A "For Sale" sign outside a home in Louisville, Kentucky.A “For Sale” sign outside a home in Louisville, Kentucky.

Home prices are continuing to experience double-digit gains, and mortgage rates just hit their highest level since 2009. Almost all of the major housing markets in the United States are less affordable than they have been in the past.

Black Knight's new calculations show that almost all of the 100 biggest US housing markets are less affordable than their long-term levels. At the beginning of the Pandemic, that figure was at 6. Thirty-seven markets are less affordable than they have ever been.

Home price gains were up 19.9% in March, but they did pull back slightly. Home prices rose more than 2% in a single month for the fifth time since the beginning of the Pandemic. In the first three months of the year, prices are up. Consumers are grappling with rising prices across categories.

According to Mortgage News Daily, the average rate on the 30-year fixed started this year at 3.29% and hit 5.55% on Monday.

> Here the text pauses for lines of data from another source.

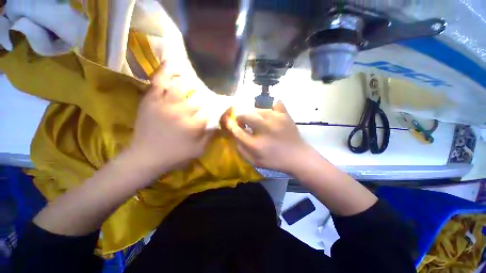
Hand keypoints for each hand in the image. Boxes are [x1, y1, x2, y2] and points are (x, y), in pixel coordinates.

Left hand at [127, 62, 213, 174]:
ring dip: (190, 84)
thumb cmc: (175, 155)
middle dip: (202, 100)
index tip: (214, 112)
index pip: (209, 112)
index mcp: (193, 125)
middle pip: (198, 99)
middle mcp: (181, 111)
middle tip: (203, 102)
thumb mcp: (199, 150)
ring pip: (182, 86)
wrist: (145, 156)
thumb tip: (220, 124)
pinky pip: (158, 81)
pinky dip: (165, 70)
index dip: (213, 111)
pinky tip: (173, 63)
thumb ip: (211, 136)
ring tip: (194, 82)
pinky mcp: (151, 100)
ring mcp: (165, 103)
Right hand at [225, 101, 311, 173]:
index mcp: (255, 144)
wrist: (298, 157)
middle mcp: (264, 129)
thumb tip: (235, 136)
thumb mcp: (255, 161)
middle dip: (240, 117)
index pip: (237, 130)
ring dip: (254, 114)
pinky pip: (275, 104)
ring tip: (258, 120)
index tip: (229, 121)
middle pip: (245, 115)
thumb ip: (242, 150)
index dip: (231, 124)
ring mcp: (275, 120)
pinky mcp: (285, 115)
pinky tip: (271, 114)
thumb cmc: (275, 161)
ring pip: (258, 109)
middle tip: (243, 121)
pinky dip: (271, 107)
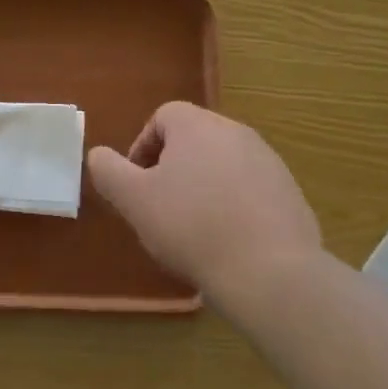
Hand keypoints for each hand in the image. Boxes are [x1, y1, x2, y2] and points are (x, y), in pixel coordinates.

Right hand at [88, 102, 320, 292]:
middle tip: (161, 207)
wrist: (270, 271)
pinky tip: (228, 240)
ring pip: (223, 164)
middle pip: (194, 139)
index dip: (142, 148)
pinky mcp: (290, 192)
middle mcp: (236, 132)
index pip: (163, 117)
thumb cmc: (192, 227)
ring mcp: (269, 161)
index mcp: (197, 126)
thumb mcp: (135, 200)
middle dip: (173, 168)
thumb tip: (98, 154)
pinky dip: (234, 205)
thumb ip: (109, 171)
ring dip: (204, 186)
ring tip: (195, 228)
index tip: (137, 185)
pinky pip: (251, 189)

Markets will get more commentary on the Fed's drive to curb inflation after Wednesday's Federal Reserve meeting.

Home buying affordability has not been as bad since July of 2006 when rates were around 6.05%. It took 34% of the median income to cover the mortgage payment for a home with a 20% down payment.

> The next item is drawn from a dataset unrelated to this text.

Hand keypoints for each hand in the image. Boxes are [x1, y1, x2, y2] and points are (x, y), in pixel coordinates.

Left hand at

The payment-to-income ratio had reached 32.5% by April 21. The last two years have seen a cooling off of the housing market due to a ratio above 21%. The housing market has been affected by the Pandemic because demand is high and supply is low.

Home affordability would be the worst on record if rates were to rise just 50 basis points more or home prices were to rise just 5% more. The 5% increase in prices would be more likely.

Consumers don't buy the home price, they buy the monthly payment, according to the housing market. Since the beginning of the Pandemic, that payment has increased by $790, an increase of 75%, and is at a new high.

Consumers are turning to variable-rate mortgages because of the weaker affordability. Black Knight reported that the share of rate locks from potential homebuyers jumped from 2.5% in December to 8% in March. According to the Mortgage Bankers Association, that share was over 9% last week.